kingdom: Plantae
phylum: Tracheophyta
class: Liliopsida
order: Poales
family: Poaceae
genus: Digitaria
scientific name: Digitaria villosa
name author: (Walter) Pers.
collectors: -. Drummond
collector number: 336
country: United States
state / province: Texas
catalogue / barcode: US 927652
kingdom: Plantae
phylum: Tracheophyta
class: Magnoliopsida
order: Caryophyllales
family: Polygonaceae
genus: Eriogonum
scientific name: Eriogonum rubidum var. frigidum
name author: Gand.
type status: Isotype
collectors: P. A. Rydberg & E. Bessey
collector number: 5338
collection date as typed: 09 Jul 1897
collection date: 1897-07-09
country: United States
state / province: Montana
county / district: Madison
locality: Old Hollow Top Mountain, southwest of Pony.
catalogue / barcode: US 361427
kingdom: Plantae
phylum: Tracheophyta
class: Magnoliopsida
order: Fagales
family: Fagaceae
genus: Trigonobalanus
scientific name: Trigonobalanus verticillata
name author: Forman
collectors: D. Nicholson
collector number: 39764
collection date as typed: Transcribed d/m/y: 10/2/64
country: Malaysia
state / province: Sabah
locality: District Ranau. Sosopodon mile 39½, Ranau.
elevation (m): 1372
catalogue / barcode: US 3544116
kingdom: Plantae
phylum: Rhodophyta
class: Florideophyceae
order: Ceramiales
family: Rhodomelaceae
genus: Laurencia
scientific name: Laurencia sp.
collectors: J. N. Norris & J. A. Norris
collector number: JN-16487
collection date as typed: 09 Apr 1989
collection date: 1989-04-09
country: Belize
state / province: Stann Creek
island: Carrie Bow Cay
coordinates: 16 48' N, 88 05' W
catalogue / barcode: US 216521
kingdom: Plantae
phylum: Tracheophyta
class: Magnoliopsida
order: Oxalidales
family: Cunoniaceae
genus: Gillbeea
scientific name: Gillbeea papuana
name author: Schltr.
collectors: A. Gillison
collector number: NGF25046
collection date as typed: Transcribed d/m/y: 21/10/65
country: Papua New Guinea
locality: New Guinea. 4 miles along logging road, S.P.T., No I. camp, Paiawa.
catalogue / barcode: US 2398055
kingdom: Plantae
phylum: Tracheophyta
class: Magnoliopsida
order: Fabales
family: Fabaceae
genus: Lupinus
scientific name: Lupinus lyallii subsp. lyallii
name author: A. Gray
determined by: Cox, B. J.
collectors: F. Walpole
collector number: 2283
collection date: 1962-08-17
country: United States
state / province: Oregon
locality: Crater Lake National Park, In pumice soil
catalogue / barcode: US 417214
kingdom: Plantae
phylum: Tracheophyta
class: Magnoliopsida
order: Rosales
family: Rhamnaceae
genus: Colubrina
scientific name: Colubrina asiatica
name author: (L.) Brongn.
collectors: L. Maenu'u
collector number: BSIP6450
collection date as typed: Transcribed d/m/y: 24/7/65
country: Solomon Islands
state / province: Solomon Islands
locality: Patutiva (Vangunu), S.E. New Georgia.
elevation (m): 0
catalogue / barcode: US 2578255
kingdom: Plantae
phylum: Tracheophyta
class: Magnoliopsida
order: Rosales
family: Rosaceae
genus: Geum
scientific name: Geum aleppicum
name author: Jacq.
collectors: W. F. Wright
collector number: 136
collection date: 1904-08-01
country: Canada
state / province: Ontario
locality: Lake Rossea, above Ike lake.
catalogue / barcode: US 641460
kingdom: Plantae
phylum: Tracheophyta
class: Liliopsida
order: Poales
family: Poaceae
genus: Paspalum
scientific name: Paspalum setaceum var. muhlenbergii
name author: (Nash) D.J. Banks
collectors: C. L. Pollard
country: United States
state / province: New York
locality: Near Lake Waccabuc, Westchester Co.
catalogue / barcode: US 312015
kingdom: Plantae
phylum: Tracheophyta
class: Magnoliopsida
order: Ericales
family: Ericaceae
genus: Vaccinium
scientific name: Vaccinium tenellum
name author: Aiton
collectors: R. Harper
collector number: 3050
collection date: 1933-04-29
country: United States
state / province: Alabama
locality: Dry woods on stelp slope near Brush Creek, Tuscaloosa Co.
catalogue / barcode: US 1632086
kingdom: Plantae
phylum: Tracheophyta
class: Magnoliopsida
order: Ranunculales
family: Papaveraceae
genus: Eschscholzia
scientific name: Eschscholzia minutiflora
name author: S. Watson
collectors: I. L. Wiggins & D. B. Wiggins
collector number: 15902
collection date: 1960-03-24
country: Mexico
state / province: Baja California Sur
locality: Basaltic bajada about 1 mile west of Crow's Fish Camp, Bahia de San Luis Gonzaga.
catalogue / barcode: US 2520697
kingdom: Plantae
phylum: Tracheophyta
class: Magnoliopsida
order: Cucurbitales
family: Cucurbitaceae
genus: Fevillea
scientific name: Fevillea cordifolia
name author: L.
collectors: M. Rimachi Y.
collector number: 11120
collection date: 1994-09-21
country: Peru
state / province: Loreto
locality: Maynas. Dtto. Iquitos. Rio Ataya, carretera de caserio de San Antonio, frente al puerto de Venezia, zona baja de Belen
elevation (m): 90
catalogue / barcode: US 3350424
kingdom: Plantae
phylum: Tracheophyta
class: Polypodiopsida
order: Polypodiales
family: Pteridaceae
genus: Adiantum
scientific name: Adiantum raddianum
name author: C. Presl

_THE EXERCISE:_ Rewrite the rows starting at the line with "locality: Lake Rossea, above Ike lake." and ending at the line with "country: Peru", changing "collectors" to "collected by" and leaving everything else the same.

_ANSWER TO THE PROBLEM:_
locality: Lake Rossea, above Ike lake.
catalogue / barcode: US 641460
kingdom: Plantae
phylum: Tracheophyta
class: Liliopsida
order: Poales
family: Poaceae
genus: Paspalum
scientific name: Paspalum setaceum var. muhlenbergii
name author: (Nash) D.J. Banks
collected by: C. L. Pollard
country: United States
state / province: New York
locality: Near Lake Waccabuc, Westchester Co.
catalogue / barcode: US 312015
kingdom: Plantae
phylum: Tracheophyta
class: Magnoliopsida
order: Ericales
family: Ericaceae
genus: Vaccinium
scientific name: Vaccinium tenellum
name author: Aiton
collected by: R. Harper
collector number: 3050
collection date: 1933-04-29
country: United States
state / province: Alabama
locality: Dry woods on stelp slope near Brush Creek, Tuscaloosa Co.
catalogue / barcode: US 1632086
kingdom: Plantae
phylum: Tracheophyta
class: Magnoliopsida
order: Ranunculales
family: Papaveraceae
genus: Eschscholzia
scientific name: Eschscholzia minutiflora
name author: S. Watson
collected by: I. L. Wiggins & D. B. Wiggins
collector number: 15902
collection date: 1960-03-24
country: Mexico
state / province: Baja California Sur
locality: Basaltic bajada about 1 mile west of Crow's Fish Camp, Bahia de San Luis Gonzaga.
catalogue / barcode: US 2520697
kingdom: Plantae
phylum: Tracheophyta
class: Magnoliopsida
order: Cucurbitales
family: Cucurbitaceae
genus: Fevillea
scientific name: Fevillea cordifolia
name author: L.
collected by: M. Rimachi Y.
collector number: 11120
collection date: 1994-09-21
country: Peru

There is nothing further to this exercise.